------ Records provided ------

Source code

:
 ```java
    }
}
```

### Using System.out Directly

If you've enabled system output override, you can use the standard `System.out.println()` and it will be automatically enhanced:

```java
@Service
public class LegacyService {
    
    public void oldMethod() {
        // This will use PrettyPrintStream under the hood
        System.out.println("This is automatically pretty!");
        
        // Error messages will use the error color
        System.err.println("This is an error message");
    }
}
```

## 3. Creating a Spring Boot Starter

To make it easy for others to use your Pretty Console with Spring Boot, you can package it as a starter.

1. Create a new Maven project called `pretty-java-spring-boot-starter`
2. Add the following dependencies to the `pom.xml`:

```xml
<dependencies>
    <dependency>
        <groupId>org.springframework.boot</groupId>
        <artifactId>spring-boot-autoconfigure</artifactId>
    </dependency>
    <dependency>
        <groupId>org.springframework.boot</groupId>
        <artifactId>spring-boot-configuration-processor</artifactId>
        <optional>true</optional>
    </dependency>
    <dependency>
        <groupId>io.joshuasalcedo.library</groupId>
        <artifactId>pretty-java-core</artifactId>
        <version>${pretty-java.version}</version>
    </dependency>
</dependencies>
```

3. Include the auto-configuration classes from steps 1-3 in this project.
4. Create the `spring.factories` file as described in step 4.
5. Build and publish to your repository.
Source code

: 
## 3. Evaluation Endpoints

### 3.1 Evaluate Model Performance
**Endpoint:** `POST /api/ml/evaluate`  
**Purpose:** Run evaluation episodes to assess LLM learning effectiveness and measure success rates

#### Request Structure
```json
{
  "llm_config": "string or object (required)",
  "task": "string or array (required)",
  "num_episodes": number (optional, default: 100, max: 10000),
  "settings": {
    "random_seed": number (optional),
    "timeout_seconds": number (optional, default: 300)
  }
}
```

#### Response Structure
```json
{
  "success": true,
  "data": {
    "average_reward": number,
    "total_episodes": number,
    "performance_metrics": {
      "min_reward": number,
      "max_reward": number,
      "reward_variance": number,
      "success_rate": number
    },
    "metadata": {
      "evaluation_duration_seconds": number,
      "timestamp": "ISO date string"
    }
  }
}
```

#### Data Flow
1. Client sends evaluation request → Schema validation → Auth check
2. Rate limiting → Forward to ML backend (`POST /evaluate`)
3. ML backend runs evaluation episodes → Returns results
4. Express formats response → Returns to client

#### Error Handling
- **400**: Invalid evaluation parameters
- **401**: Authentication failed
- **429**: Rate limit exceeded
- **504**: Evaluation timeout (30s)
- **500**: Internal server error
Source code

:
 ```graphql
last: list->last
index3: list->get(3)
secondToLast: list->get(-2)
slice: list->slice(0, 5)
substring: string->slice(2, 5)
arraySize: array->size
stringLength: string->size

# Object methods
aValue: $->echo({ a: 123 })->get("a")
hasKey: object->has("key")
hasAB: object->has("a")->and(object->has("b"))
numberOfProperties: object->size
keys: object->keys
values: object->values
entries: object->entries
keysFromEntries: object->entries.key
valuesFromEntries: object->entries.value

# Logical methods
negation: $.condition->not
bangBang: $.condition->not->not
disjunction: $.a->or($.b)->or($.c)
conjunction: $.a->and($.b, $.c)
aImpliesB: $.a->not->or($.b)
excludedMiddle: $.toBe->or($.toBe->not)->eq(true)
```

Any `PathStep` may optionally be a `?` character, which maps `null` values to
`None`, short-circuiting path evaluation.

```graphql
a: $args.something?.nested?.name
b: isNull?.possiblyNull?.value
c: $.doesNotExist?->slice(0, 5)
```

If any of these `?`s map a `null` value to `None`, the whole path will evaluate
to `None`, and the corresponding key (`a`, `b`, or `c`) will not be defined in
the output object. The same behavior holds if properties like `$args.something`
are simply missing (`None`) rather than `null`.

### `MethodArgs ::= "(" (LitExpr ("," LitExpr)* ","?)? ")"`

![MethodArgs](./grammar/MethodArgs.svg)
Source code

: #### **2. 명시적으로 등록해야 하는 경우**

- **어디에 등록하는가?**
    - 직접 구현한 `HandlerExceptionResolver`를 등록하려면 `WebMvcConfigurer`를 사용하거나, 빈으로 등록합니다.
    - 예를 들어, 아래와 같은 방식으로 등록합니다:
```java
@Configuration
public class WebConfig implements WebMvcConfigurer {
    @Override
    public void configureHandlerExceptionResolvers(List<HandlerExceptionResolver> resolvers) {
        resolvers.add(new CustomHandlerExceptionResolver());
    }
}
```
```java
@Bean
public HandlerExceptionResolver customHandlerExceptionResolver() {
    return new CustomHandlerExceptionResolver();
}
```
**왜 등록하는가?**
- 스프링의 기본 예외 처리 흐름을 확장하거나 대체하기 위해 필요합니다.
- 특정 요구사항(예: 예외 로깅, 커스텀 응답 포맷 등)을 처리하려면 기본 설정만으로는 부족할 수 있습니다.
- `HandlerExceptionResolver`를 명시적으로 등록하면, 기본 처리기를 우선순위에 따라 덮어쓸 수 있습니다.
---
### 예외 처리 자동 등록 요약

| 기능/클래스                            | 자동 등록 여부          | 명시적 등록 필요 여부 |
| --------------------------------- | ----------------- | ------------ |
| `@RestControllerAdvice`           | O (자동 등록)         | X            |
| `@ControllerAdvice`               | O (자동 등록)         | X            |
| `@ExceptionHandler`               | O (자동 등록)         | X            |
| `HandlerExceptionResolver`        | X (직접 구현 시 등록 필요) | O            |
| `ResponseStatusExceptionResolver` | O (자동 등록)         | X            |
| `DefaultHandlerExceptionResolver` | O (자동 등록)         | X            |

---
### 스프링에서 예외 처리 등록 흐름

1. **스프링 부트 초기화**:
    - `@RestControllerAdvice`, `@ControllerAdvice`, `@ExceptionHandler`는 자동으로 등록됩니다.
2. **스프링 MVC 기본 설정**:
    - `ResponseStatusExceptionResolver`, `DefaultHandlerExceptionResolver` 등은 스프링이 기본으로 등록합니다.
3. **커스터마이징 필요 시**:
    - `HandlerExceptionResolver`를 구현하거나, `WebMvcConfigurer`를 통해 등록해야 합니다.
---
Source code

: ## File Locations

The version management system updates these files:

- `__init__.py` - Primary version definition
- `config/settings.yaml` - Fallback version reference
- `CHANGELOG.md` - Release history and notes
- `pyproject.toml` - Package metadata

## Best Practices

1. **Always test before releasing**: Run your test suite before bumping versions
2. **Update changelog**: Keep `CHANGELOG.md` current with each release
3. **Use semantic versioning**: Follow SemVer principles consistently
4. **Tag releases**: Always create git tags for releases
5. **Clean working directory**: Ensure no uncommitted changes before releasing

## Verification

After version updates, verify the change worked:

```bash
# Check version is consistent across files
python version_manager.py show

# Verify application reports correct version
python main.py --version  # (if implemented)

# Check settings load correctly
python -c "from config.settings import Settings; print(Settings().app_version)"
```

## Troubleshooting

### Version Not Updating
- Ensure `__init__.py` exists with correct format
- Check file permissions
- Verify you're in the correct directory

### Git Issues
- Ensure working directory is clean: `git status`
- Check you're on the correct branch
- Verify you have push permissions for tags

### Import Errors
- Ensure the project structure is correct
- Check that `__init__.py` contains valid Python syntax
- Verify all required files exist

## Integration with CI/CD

------

## Aim of the exercise
So that nothing is lost, transcribe each entry exactly as written.

## Written reply
Source code

:
 ```java
    }
}
```

### Using System.out Directly

If you've enabled system output override, you can use the standard `System.out.println()` and it will be automatically enhanced:

```java
@Service
public class LegacyService {
    
    public void oldMethod() {
        // This will use PrettyPrintStream under the hood
        System.out.println("This is automatically pretty!");
        
        // Error messages will use the error color
        System.err.println("This is an error message");
    }
}
```

## 3. Creating a Spring Boot Starter

To make it easy for others to use your Pretty Console with Spring Boot, you can package it as a starter.

1. Create a new Maven project called `pretty-java-spring-boot-starter`
2. Add the following dependencies to the `pom.xml`:

```xml
<dependencies>
    <dependency>
        <groupId>org.springframework.boot</groupId>
        <artifactId>spring-boot-autoconfigure</artifactId>
    </dependency>
    <dependency>
        <groupId>org.springframework.boot</groupId>
        <artifactId>spring-boot-configuration-processor</artifactId>
        <optional>true</optional>
    </dependency>
    <dependency>
        <groupId>io.joshuasalcedo.library</groupId>
        <artifactId>pretty-java-core</artifactId>
        <version>${pretty-java.version}</version>
    </dependency>
</dependencies>
```

3. Include the auto-configuration classes from steps 1-3 in this project.
4. Create the `spring.factories` file as described in step 4.
5. Build and publish to your repository.
Source code

: 
## 3. Evaluation Endpoints

### 3.1 Evaluate Model Performance
**Endpoint:** `POST /api/ml/evaluate`  
**Purpose:** Run evaluation episodes to assess LLM learning effectiveness and measure success rates

#### Request Structure
```json
{
  "llm_config": "string or object (required)",
  "task": "string or array (required)",
  "num_episodes": number (optional, default: 100, max: 10000),
  "settings": {
    "random_seed": number (optional),
    "timeout_seconds": number (optional, default: 300)
  }
}
```

#### Response Structure
```json
{
  "success": true,
  "data": {
    "average_reward": number,
    "total_episodes": number,
    "performance_metrics": {
      "min_reward": number,
      "max_reward": number,
      "reward_variance": number,
      "success_rate": number
    },
    "metadata": {
      "evaluation_duration_seconds": number,
      "timestamp": "ISO date string"
    }
  }
}
```

#### Data Flow
1. Client sends evaluation request → Schema validation → Auth check
2. Rate limiting → Forward to ML backend (`POST /evaluate`)
3. ML backend runs evaluation episodes → Returns results
4. Express formats response → Returns to client

#### Error Handling
- **400**: Invalid evaluation parameters
- **401**: Authentication failed
- **429**: Rate limit exceeded
- **504**: Evaluation timeout (30s)
- **500**: Internal server error
Source code

:
 ```graphql
last: list->last
index3: list->get(3)
secondToLast: list->get(-2)
slice: list->slice(0, 5)
substring: string->slice(2, 5)
arraySize: array->size
stringLength: string->size

# Object methods
aValue: $->echo({ a: 123 })->get("a")
hasKey: object->has("key")
hasAB: object->has("a")->and(object->has("b"))
numberOfProperties: object->size
keys: object->keys
values: object->values
entries: object->entries
keysFromEntries: object->entries.key
valuesFromEntries: object->entries.value

# Logical methods
negation: $.condition->not
bangBang: $.condition->not->not
disjunction: $.a->or($.b)->or($.c)
conjunction: $.a->and($.b, $.c)
aImpliesB: $.a->not->or($.b)
excludedMiddle: $.toBe->or($.toBe->not)->eq(true)
```

Any `PathStep` may optionally be a `?` character, which maps `null` values to
`None`, short-circuiting path evaluation.

```graphql
a: $args.something?.nested?.name
b: isNull?.possiblyNull?.value
c: $.doesNotExist?->slice(0, 5)
```

If any of these `?`s map a `null` value to `None`, the whole path will evaluate
to `None`, and the corresponding key (`a`, `b`, or `c`) will not be defined in
the output object. The same behavior holds if properties like `$args.something`
are simply missing (`None`) rather than `null`.

### `MethodArgs ::= "(" (LitExpr ("," LitExpr)* ","?)? ")"`

![MethodArgs](./grammar/MethodArgs.svg)
Source code

: #### **2. 명시적으로 등록해야 하는 경우**

- **어디에 등록하는가?**
    - 직접 구현한 `HandlerExceptionResolver`를 등록하려면 `WebMvcConfigurer`를 사용하거나, 빈으로 등록합니다.
    - 예를 들어, 아래와 같은 방식으로 등록합니다:
```java
@Configuration
public class WebConfig implements WebMvcConfigurer {
    @Override
    public void configureHandlerExceptionResolvers(List<HandlerExceptionResolver> resolvers) {
        resolvers.add(new CustomHandlerExceptionResolver());
    }
}
```
```java
@Bean
public HandlerExceptionResolver customHandlerExceptionResolver() {
    return new CustomHandlerExceptionResolver();
}
```
**왜 등록하는가?**
- 스프링의 기본 예외 처리 흐름을 확장하거나 대체하기 위해 필요합니다.
- 특정 요구사항(예: 예외 로깅, 커스텀 응답 포맷 등)을 처리하려면 기본 설정만으로는 부족할 수 있습니다.
- `HandlerExceptionResolver`를 명시적으로 등록하면, 기본 처리기를 우선순위에 따라 덮어쓸 수 있습니다.
---
### 예외 처리 자동 등록 요약

| 기능/클래스                            | 자동 등록 여부          | 명시적 등록 필요 여부 |
| --------------------------------- | ----------------- | ------------ |
| `@RestControllerAdvice`           | O (자동 등록)         | X            |
| `@ControllerAdvice`               | O (자동 등록)         | X            |
| `@ExceptionHandler`               | O (자동 등록)         | X            |
| `HandlerExceptionResolver`        | X (직접 구현 시 등록 필요) | O            |
| `ResponseStatusExceptionResolver` | O (자동 등록)         | X            |
| `DefaultHandlerExceptionResolver` | O (자동 등록)         | X            |

---
### 스프링에서 예외 처리 등록 흐름

1. **스프링 부트 초기화**:
    - `@RestControllerAdvice`, `@ControllerAdvice`, `@ExceptionHandler`는 자동으로 등록됩니다.
2. **스프링 MVC 기본 설정**:
    - `ResponseStatusExceptionResolver`, `DefaultHandlerExceptionResolver` 등은 스프링이 기본으로 등록합니다.
3. **커스터마이징 필요 시**:
    - `HandlerExceptionResolver`를 구현하거나, `WebMvcConfigurer`를 통해 등록해야 합니다.
---
Source code

: ## File Locations

The version management system updates these files:

- `__init__.py` - Primary version definition
- `config/settings.yaml` - Fallback version reference
- `CHANGELOG.md` - Release history and notes
- `pyproject.toml` - Package metadata

## Best Practices

1. **Always test before releasing**: Run your test suite before bumping versions
2. **Update changelog**: Keep `CHANGELOG.md` current with each release
3. **Use semantic versioning**: Follow SemVer principles consistently
4. **Tag releases**: Always create git tags for releases
5. **Clean working directory**: Ensure no uncommitted changes before releasing

## Verification

After version updates, verify the change worked:

```bash
# Check version is consistent across files
python version_manager.py show

# Verify application reports correct version
python main.py --version  # (if implemented)

# Check settings load correctly
python -c "from config.settings import Settings; print(Settings().app_version)"
```

## Troubleshooting

### Version Not Updating
- Ensure `__init__.py` exists with correct format
- Check file permissions
- Verify you're in the correct directory

### Git Issues
- Ensure working directory is clean: `git status`
- Check you're on the correct branch
- Verify you have push permissions for tags

### Import Errors
- Ensure the project structure is correct
- Check that `__init__.py` contains valid Python syntax
- Verify all required files exist

## Integration with CI/CD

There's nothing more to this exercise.